◆ **Supplied data**:

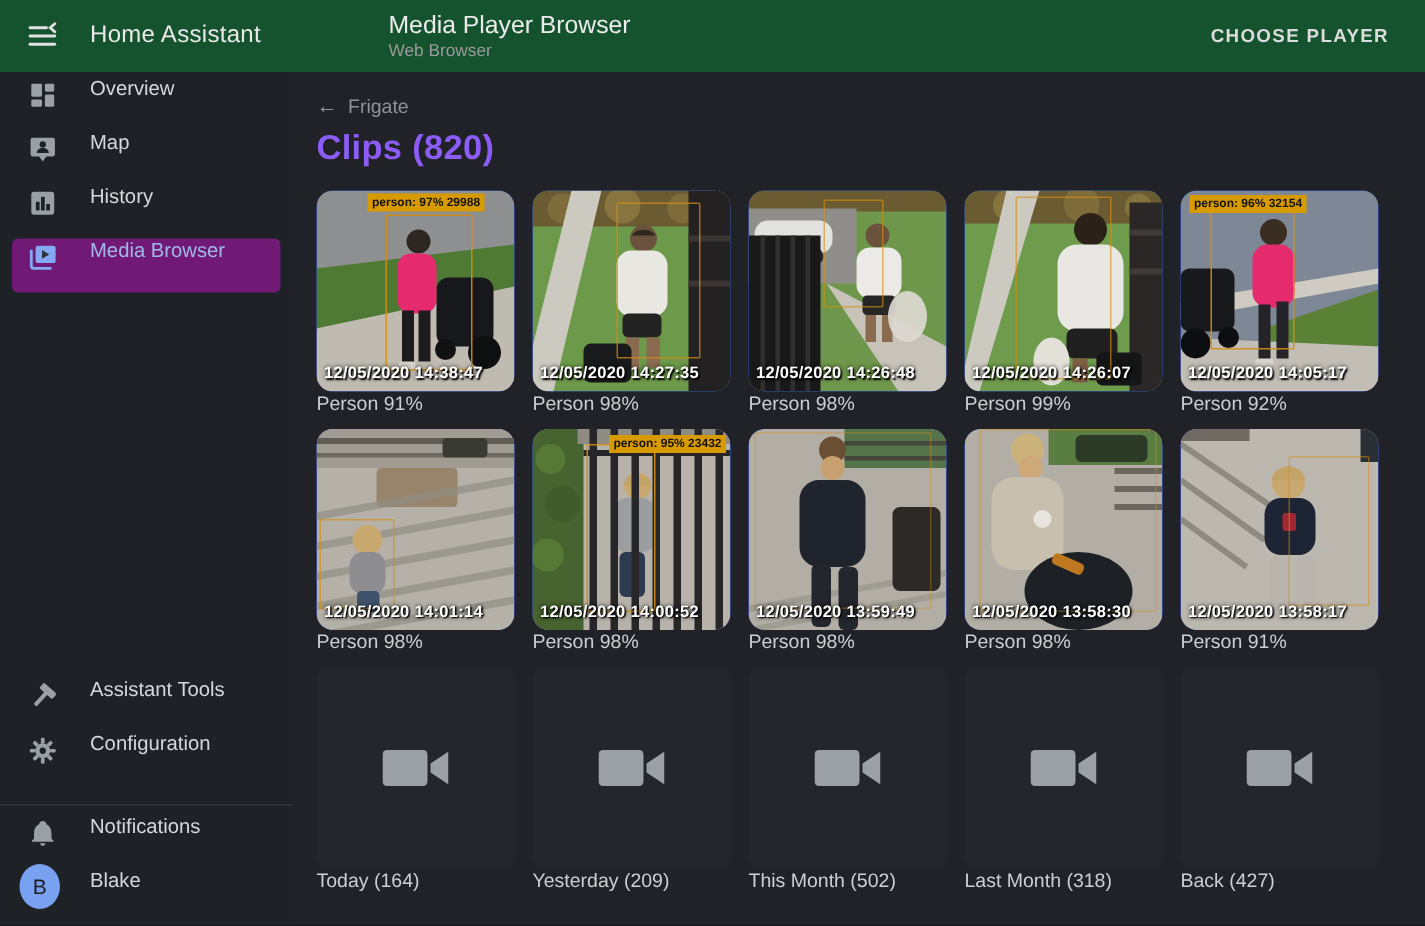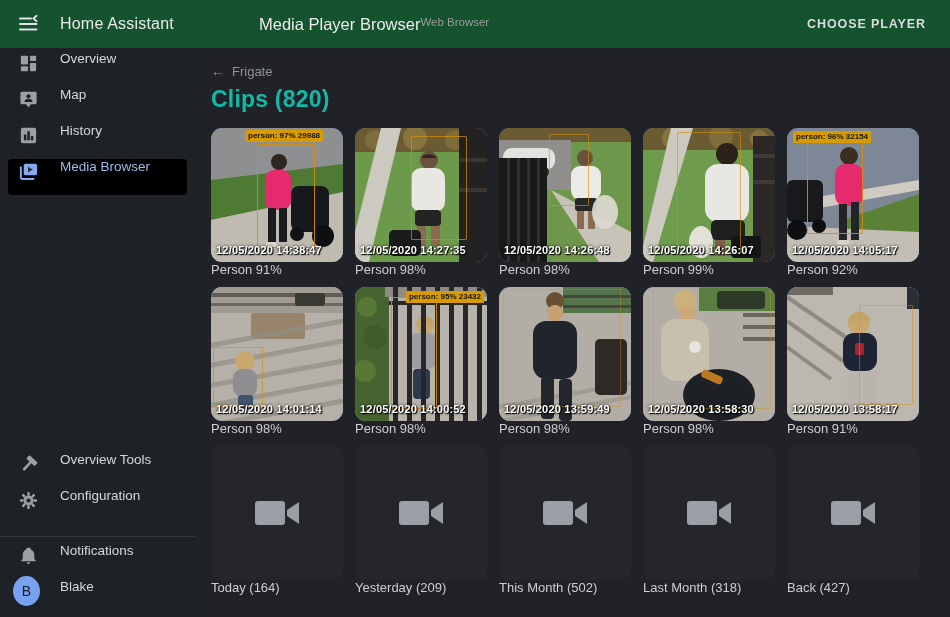"Media Player Browser" .page-titles { flex-direction: row -> column }
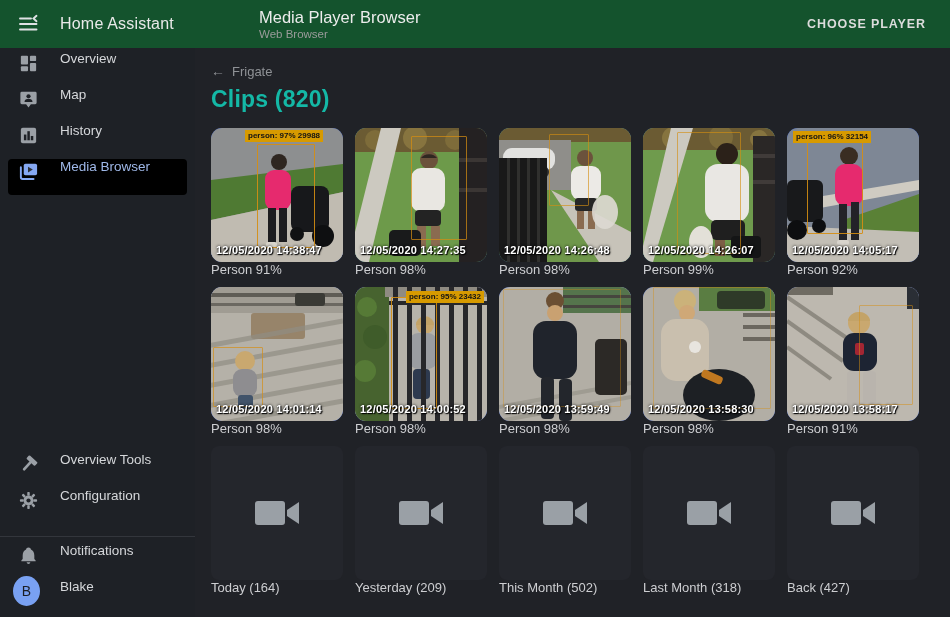"Clips (820)" .clips-title { color: #14b8a6 -> #8b5cf6 }
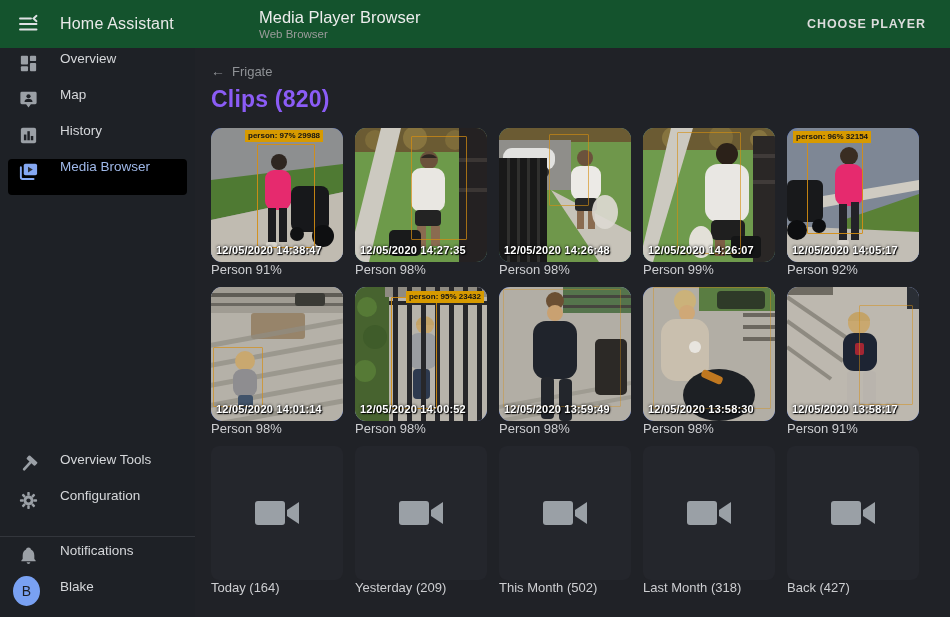"Media Browser" .nav-item.selected { background: #000000 -> #701a75 }
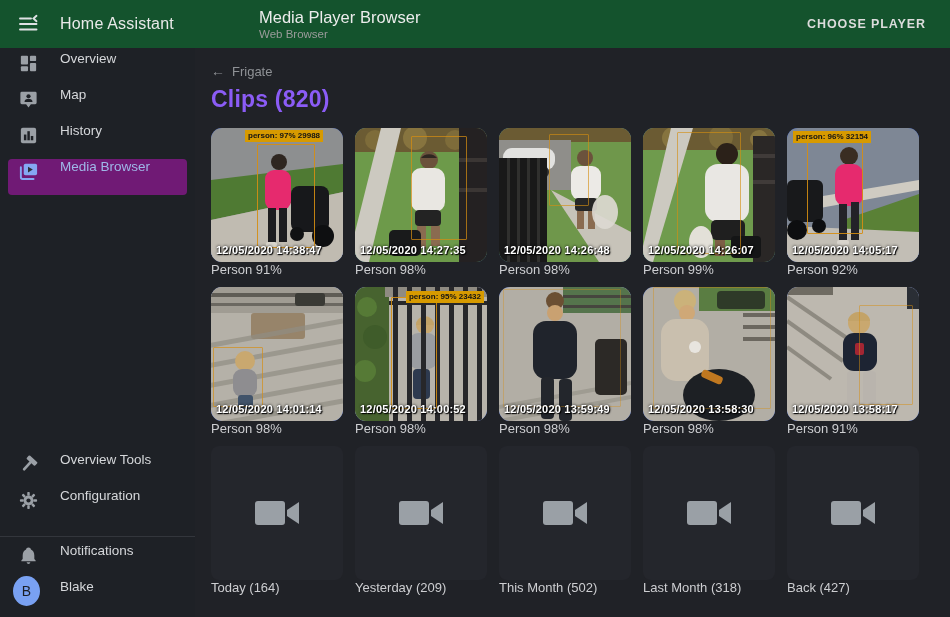"Overview Tools" span.lbl { text: Overview -> Assistant }
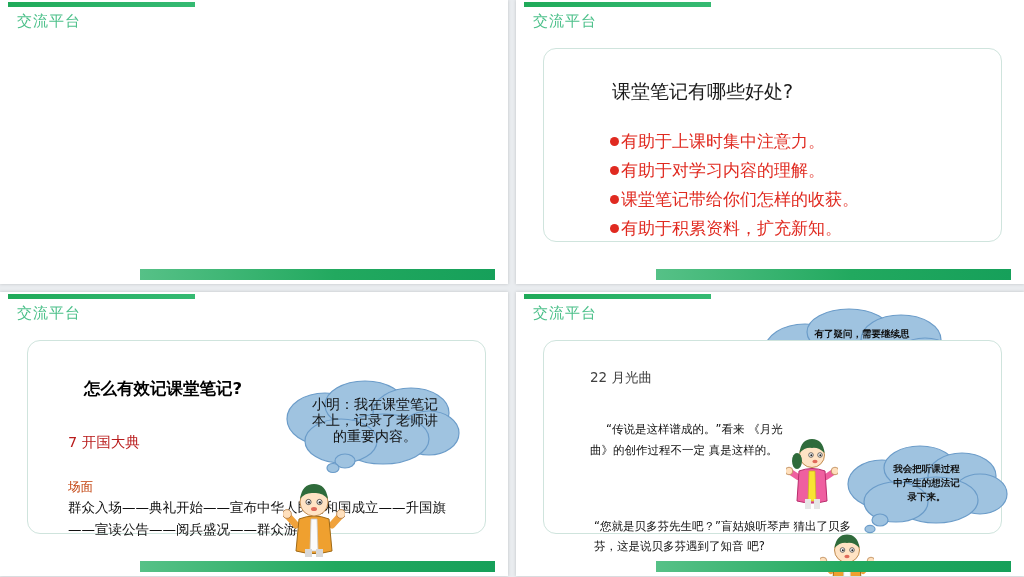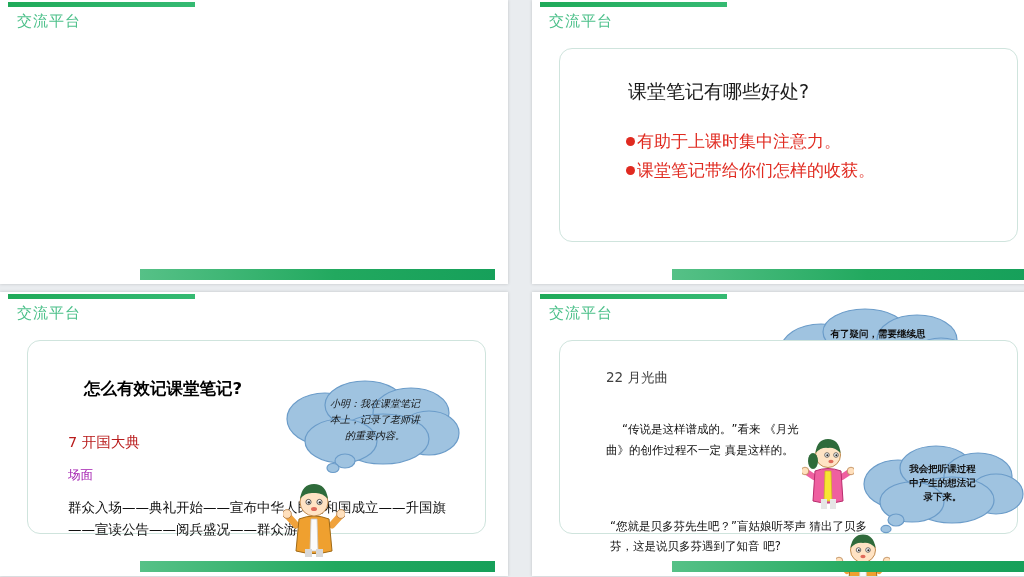"交流平台" .deck { gap: 8px 24px -> 8px 8px }
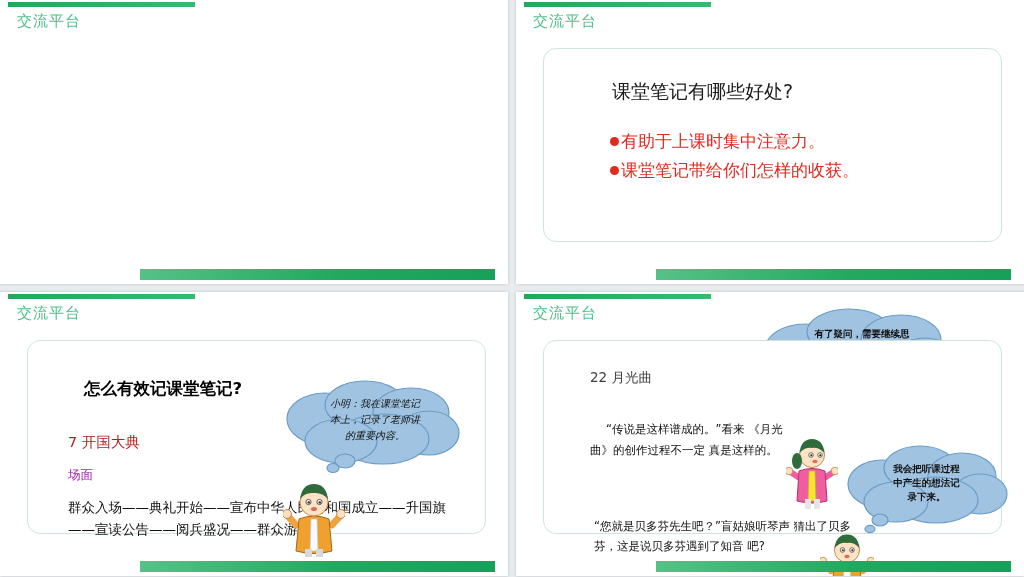"有助于对学习内容的理解。" li { html: none -> <li><span></span><span>有助于对学习内容的理解。</span></li> }
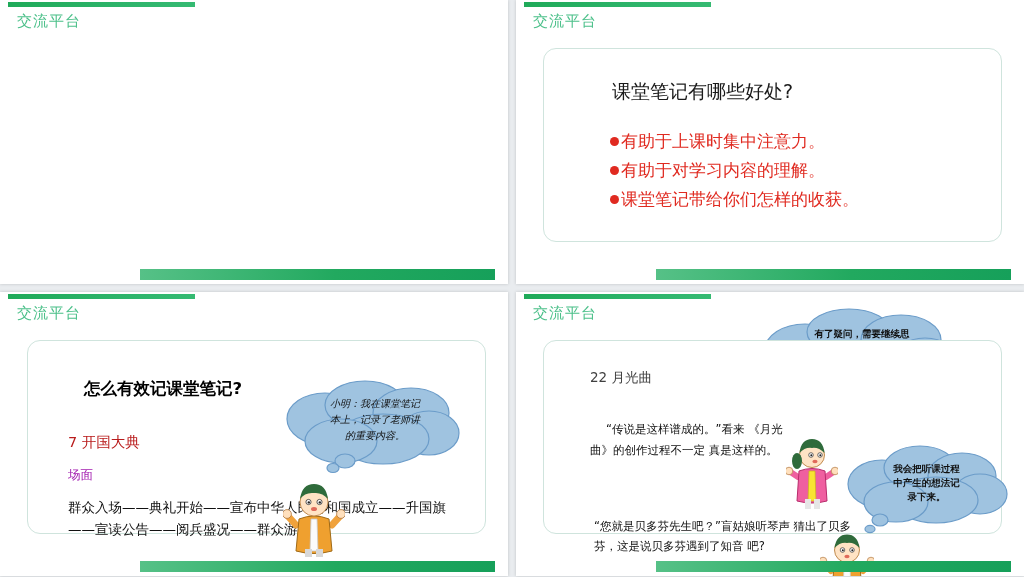"有助于积累资料，扩充新知。" li { html: none -> <li><span></span><span>有助于积累资料，扩充新知。</span></li> }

◆ **The problem**:
Leaving each picture behind, please give again exactly the lines above from the one with "text: Overview ->" through the one with "none -> <li><span></span><span>有助于对学习内容的理解。</span></li>", both included, and no others.

◆ **Reply**:
"Overview Tools" span.lbl { text: Overview -> Assistant }
"交流平台" .deck { gap: 8px 24px -> 8px 8px }
"有助于对学习内容的理解。" li { html: none -> <li><span></span><span>有助于对学习内容的理解。</span></li> }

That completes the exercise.